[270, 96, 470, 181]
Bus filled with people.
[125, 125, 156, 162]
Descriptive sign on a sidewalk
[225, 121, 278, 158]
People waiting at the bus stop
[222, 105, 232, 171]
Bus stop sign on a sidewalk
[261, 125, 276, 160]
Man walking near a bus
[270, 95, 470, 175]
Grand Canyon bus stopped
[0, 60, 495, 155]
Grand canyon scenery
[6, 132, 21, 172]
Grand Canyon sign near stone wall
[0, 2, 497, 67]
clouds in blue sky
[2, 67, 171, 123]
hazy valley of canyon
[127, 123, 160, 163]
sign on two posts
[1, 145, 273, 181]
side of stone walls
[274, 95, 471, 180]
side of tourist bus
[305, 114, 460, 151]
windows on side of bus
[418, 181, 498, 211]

What the task asks — Please recast the items from the line containing "[1, 145, 273, 181]" through the final line of the items as a numbered list, leaving out any blank lines.

Response to the exercise —
1. [1, 145, 273, 181]
2. side of stone walls
3. [274, 95, 471, 180]
4. side of tourist bus
5. [305, 114, 460, 151]
6. windows on side of bus
7. [418, 181, 498, 211]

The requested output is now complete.